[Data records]
━━━━━━━━━━━━━━━━━━━━━━━━━━━━━━

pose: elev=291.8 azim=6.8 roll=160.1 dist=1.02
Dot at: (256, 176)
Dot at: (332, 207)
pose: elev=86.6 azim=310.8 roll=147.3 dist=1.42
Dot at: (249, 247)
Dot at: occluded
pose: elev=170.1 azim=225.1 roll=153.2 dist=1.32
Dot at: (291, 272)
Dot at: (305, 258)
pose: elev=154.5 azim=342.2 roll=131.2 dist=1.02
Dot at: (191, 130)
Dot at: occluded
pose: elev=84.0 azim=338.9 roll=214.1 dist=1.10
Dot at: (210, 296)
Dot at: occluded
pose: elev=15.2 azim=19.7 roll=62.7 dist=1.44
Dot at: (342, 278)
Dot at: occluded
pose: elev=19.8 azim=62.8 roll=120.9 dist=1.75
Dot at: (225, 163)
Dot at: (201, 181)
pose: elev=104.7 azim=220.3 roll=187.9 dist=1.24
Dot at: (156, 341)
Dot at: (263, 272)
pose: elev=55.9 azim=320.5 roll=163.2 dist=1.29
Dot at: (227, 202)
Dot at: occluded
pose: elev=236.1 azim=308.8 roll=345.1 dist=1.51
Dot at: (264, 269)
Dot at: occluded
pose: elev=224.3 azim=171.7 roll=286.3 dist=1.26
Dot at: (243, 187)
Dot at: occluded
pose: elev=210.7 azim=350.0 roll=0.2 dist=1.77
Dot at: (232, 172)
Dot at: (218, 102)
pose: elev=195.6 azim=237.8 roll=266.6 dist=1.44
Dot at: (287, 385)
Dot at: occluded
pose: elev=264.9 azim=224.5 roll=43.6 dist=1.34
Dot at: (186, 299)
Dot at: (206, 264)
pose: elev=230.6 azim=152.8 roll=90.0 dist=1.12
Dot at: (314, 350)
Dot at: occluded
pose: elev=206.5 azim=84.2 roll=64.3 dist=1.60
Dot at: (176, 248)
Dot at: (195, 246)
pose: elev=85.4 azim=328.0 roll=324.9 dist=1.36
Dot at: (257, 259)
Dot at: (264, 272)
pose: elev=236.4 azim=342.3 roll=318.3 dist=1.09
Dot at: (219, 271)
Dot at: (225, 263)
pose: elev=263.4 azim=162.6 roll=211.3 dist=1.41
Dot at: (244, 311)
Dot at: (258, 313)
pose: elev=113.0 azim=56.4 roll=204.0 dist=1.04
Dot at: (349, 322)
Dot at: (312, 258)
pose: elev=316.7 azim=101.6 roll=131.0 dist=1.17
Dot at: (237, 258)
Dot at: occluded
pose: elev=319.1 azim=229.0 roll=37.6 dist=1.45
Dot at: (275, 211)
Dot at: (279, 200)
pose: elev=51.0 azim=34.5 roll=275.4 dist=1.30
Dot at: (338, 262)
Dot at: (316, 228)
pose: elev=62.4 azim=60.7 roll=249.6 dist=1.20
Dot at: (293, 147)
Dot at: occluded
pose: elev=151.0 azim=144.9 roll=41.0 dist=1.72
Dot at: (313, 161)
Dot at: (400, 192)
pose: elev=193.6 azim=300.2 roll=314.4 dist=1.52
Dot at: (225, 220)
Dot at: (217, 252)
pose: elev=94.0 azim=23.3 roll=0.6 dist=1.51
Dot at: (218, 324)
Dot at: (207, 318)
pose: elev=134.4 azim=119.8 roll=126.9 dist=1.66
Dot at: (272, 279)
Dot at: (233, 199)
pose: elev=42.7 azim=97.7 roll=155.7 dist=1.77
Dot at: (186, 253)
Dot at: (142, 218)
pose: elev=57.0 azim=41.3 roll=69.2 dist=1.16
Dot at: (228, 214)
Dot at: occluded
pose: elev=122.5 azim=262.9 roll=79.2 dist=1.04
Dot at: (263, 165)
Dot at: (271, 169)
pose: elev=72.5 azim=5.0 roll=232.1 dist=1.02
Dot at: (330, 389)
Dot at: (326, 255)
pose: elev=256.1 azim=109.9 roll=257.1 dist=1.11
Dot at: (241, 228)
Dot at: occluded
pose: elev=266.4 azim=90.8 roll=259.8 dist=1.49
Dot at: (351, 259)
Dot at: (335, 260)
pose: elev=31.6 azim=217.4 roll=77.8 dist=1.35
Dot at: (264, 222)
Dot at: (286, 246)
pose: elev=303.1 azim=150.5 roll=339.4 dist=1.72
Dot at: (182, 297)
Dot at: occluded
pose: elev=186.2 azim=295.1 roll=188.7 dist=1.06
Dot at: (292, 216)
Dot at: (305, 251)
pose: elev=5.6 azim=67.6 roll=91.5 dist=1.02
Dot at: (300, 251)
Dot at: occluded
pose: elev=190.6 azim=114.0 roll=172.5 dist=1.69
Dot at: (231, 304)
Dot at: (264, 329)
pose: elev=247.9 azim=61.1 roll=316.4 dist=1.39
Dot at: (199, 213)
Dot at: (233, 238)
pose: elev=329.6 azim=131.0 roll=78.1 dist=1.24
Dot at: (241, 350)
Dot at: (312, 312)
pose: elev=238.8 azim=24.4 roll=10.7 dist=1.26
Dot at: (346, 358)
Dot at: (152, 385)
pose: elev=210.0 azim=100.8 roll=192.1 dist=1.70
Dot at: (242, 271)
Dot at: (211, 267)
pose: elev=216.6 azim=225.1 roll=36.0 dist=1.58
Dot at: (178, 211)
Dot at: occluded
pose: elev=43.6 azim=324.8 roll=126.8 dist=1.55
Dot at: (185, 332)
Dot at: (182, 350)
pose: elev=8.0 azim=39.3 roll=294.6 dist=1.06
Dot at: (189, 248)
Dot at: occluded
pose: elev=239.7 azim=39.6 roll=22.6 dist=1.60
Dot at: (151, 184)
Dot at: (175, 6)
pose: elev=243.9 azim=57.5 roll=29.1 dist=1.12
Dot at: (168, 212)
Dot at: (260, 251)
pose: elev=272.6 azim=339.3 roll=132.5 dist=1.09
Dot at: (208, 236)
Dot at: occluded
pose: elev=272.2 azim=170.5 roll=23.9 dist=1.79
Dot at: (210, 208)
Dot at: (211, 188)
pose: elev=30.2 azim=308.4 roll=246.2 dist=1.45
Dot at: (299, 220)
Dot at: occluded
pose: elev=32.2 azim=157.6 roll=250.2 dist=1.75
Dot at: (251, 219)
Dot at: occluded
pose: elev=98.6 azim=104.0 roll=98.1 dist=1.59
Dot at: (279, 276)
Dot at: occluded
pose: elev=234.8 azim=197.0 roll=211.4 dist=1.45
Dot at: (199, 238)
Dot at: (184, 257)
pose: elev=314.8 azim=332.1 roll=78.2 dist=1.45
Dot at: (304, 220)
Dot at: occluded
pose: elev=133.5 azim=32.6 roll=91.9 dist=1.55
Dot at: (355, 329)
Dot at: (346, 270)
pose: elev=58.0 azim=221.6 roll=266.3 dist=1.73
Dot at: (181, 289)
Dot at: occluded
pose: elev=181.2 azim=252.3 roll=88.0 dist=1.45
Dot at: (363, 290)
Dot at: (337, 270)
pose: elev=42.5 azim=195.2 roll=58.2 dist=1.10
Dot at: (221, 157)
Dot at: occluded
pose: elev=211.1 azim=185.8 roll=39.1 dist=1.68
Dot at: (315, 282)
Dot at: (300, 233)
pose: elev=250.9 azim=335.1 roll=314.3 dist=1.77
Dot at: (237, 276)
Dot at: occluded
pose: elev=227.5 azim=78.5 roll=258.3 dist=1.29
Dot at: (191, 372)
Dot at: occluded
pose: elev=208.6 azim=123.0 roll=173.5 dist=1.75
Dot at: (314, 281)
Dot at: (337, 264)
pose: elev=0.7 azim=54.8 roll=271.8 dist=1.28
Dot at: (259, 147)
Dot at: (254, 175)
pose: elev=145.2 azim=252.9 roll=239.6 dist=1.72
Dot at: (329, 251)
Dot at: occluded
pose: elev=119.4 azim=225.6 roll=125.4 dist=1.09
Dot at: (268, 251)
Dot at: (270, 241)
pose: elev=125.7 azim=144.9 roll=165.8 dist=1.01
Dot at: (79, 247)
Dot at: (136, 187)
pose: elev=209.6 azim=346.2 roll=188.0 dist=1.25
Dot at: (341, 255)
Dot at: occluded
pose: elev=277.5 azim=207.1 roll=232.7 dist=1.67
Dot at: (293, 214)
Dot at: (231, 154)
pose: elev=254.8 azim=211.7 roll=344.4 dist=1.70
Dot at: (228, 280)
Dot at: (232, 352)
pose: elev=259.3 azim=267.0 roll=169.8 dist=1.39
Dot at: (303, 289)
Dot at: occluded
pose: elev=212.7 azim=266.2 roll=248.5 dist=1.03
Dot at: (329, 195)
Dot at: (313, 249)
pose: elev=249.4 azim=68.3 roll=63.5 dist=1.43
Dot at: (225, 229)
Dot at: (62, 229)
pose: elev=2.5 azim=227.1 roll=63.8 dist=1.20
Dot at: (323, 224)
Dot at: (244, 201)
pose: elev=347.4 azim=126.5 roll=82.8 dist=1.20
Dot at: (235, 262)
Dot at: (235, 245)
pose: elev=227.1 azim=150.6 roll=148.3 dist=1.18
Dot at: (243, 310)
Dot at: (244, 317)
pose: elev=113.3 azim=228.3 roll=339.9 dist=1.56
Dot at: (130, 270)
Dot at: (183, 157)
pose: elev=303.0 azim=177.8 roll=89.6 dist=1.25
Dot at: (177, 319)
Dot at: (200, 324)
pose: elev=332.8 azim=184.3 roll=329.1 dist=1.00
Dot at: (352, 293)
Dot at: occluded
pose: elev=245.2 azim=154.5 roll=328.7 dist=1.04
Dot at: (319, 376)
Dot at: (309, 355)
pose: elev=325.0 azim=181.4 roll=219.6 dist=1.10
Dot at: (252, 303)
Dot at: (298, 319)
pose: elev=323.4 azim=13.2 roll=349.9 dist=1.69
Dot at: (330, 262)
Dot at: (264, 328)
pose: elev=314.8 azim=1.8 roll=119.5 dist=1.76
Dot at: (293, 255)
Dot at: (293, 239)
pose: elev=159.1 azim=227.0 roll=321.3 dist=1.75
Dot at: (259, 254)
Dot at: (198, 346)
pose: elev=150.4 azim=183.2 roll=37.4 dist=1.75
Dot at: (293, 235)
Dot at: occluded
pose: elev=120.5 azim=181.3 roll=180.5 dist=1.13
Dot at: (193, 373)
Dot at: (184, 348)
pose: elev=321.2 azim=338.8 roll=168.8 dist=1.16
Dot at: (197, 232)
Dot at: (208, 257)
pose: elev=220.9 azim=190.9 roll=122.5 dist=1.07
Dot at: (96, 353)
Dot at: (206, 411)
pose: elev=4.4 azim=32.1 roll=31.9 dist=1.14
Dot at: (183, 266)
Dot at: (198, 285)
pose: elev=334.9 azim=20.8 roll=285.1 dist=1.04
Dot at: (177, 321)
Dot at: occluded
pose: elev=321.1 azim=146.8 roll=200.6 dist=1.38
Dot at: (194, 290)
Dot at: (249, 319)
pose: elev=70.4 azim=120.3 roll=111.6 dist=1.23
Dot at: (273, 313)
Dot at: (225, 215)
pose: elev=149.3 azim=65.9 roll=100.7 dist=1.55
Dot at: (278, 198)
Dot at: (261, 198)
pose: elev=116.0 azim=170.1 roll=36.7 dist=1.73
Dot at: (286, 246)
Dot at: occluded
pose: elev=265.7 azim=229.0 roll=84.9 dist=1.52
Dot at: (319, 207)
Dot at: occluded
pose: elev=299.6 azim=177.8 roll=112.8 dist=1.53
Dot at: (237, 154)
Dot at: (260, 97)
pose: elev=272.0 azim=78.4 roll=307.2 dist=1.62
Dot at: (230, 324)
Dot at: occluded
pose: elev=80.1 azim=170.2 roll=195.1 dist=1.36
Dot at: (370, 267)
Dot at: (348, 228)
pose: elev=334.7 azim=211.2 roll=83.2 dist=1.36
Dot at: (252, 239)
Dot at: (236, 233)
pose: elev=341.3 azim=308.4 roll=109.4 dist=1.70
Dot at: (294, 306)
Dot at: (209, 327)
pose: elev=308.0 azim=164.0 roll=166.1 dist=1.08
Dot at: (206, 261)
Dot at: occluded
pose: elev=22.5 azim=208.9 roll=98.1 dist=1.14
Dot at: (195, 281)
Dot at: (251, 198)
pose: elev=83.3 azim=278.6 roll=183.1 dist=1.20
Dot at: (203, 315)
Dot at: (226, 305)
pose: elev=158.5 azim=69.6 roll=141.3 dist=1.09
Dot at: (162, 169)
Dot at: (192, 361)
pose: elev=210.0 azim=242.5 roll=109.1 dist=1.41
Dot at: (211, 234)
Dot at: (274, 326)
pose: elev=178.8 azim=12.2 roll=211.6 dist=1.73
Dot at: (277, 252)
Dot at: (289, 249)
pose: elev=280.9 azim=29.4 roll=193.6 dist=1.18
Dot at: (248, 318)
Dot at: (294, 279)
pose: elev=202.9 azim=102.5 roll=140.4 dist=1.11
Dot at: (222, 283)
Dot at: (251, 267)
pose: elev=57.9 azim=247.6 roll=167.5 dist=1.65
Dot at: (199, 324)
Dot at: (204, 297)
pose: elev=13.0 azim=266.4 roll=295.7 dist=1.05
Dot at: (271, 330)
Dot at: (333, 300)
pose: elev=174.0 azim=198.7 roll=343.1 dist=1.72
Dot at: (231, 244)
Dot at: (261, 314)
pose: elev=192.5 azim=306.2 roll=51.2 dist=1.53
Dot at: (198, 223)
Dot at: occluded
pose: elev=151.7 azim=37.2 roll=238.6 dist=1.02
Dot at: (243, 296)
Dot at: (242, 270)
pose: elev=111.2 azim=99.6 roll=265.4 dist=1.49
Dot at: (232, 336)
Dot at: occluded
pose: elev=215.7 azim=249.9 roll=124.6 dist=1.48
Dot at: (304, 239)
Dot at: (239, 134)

━━━━━━━━━━━━━━━━━━━━━━━━━━━━━━

_Exercise aim_
Can you update the data from the line with "pose: elev=216.6 azim=225.1" to the line with "Dot at: (211, 188)" by changing "pose" to "view" and leaving everything else unchanged, then give back only those lines?

_The completed task_
view: elev=216.6 azim=225.1 roll=36.0 dist=1.58
Dot at: (178, 211)
Dot at: occluded
view: elev=43.6 azim=324.8 roll=126.8 dist=1.55
Dot at: (185, 332)
Dot at: (182, 350)
view: elev=8.0 azim=39.3 roll=294.6 dist=1.06
Dot at: (189, 248)
Dot at: occluded
view: elev=239.7 azim=39.6 roll=22.6 dist=1.60
Dot at: (151, 184)
Dot at: (175, 6)
view: elev=243.9 azim=57.5 roll=29.1 dist=1.12
Dot at: (168, 212)
Dot at: (260, 251)
view: elev=272.6 azim=339.3 roll=132.5 dist=1.09
Dot at: (208, 236)
Dot at: occluded
view: elev=272.2 azim=170.5 roll=23.9 dist=1.79
Dot at: (210, 208)
Dot at: (211, 188)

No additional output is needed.